課題一覧:
• A. コンクールについての文章によると、民間のバレエ団の資金でもっとも大きいものは何ですか。
• B. コンクールについての文章から、「このような状況、現象には当然」から「てみる必要があると思います。」までをすべて一字一句そのまま書き写してください。

本文抜粋:
ただ、コンクールにはどんな種類があるかを説明するのが、このページの目的ではありません。なぜ、コンクールがドンドン増えるのか、参加者が増えるのかをとうして、日本の舞踊事情を考えてみたいのです。
まず、コンクールがいつ行われるか。それは主として学校が休みの期間です。具体的には1月の正月休みから5月の連休まで、今年はこの間でも私の知る限り10くらいはあったようです。さらに7~9月、とくに8月は大小合わせると多分9つは下らないでしょう。
もちろん、それ以外の月にもいくつかはあります。
この現象は、まず参加者の多くが学生というより生徒、小中学生だというところに理由があります。ジュニア2部とかジュニアB、もっと直裁に児童の部という形で小学生の3、4年生くらいから対象になっています。児童舞踊や、それに近いモダンダンスだけでなく、クラシックバレエ部門でも10歳以下のもが参加するカテゴリーがあるのです。休みでないと参加できません。
もう一つの事実は、これだけコンクールがふえると、参加者は全体では増えても、個々のコンクールは減ると思われるのですが、ほとんど減らないのです。それは、同じ人間があちこちのコンクールに参加するようになるのが大きな理由です。九州から北海道へ、北海道から九州へ、これらも珍しくありません。さらに、8月の名古屋では、3つのコンクールが連続した週末どころか、2、3日のズレで開催されることが多く、たとえばすべてに申込をしておいて、予選で落ちたら次のに出場、通ったら決選と重なる次のはキャンセルといった選択をするケースも少なくないのです。
ここで、次のような現象が生まれます。初心者に近いダンサーと、あちこちのコンクールにほとんどすべて参加する、レベルが高いだけでなくコンクール慣れしたダンサーが同時に競う。また、上位を争うのはいつもどこでも同じ顔ぶれといわれます。さらに面白いのは、参加者の方でコンクールを選別するようになり、どんな顔ぶれが上位を争うかによってコンクールの格が自然と決まってくるということです。
このような状況、現象には当然にいろいろと批判の声も大きくなります。曰く、このようなレベルのものを出すなんて指導者は何を考えているのか、小さいうちからこんなにいろいろな技術を詰め込んでしまうと将来かえって問題ではないか、舞踊、とくにバレエに向かないものにまで場を与える必要があるのか、さらには儲け主義ではないか、などなど。たしかに、これらの意見はもっともなものが多いです。しかし、なぜ、こんなにコンクールに参加するものが多いのか、とくに幼いうちから、あるいは技術的に未熟なもの、バレエダンサーに向かないものまでが参加するのかを考えてみる必要があると思います。
ここで、視点を変えてわが国のバレエ事情(これはモダンダンスもほぼ同じ)を考えてみましょう。わが国では国や道府県、市などの公的な部門がバレエ団やダンサーを雇い、支えているわけではありません。たしかに、国立劇場や新潟で一部それに近いものが生まれていますが、現実にほとんどの舞踊関係者はまさに自己責任でお金を集め、公演を行っているのです。ではその民間のバレエ団の資金はどこからきているのか、もちろん、入場料収入もありますが、それでは経費はカバーできません。一部の団体や公演には公的助成、そして私的助成もありますが、これも舞踊界全体としては僅かなものです。個人の借金もあるし、資産の取り崩しもあるでしょう。しかし、もっとも大きいのは生徒さんの支払う授業料とチケット販売(負担)分です。実際に数百人から千人を超える生徒をもつバレエ団やダンスカンパニーもいくつかあります。こういうところは単純に計算しても年間億を超える収入が期待できるわけです。さらに、一人が2枚切符を売って(負担して)も千人いれば二千枚、大劇場でも1公演分に当たります。

提供資料:
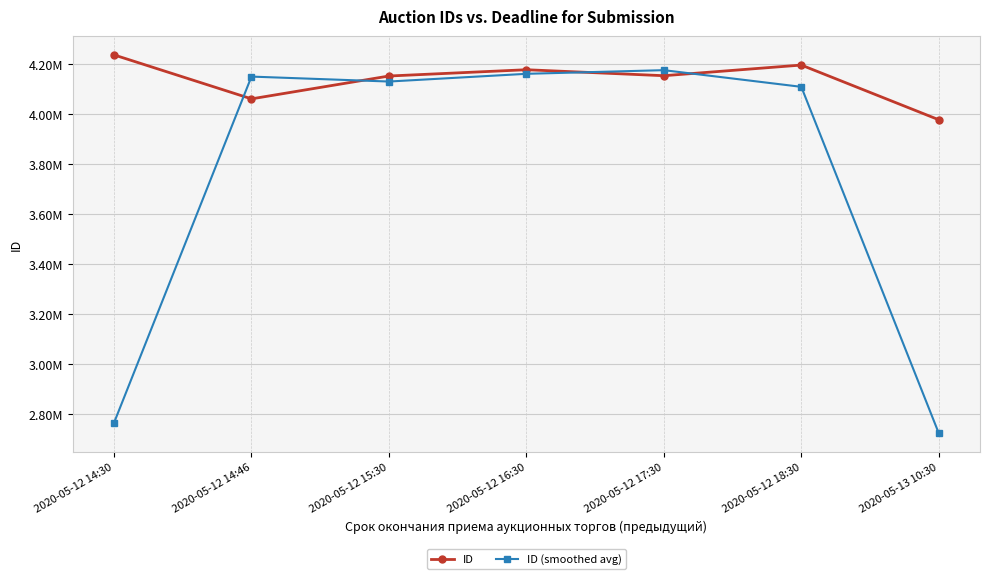

Reading right to left, transcribe all the data shown in this chart.

ID: 3975730.0	4194239.0	4151692.0	4175615.0	4150466.0	4059169.0	4234844.0
ID (smoothed avg): 2723323.0	4107220.3	4173848.7	4159257.7	4128416.7	4148159.7	2764671.0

各課題の解答:
• A. 生徒さんの支払う授業料とチケット販売(負担)分です。

• B.
このような状況、現象には当然にいろいろと批判の声も大きくなります。曰く、このようなレベルのものを出すなんて指導者は何を考えているのか、小さいうちからこんなにいろいろな技術を詰め込んでしまうと将来かえって問題ではないか、舞踊、とくにバレエに向かないものにまで場を与える必要があるのか、さらには儲け主義ではないか、などなど。たしかに、これらの意見はもっともなものが多いです。しかし、なぜ、こんなにコンクールに参加するものが多いのか、とくに幼いうちから、あるいは技術的に未熟なもの、バレエダンサーに向かないものまでが参加するのかを考えてみる必要があると思います。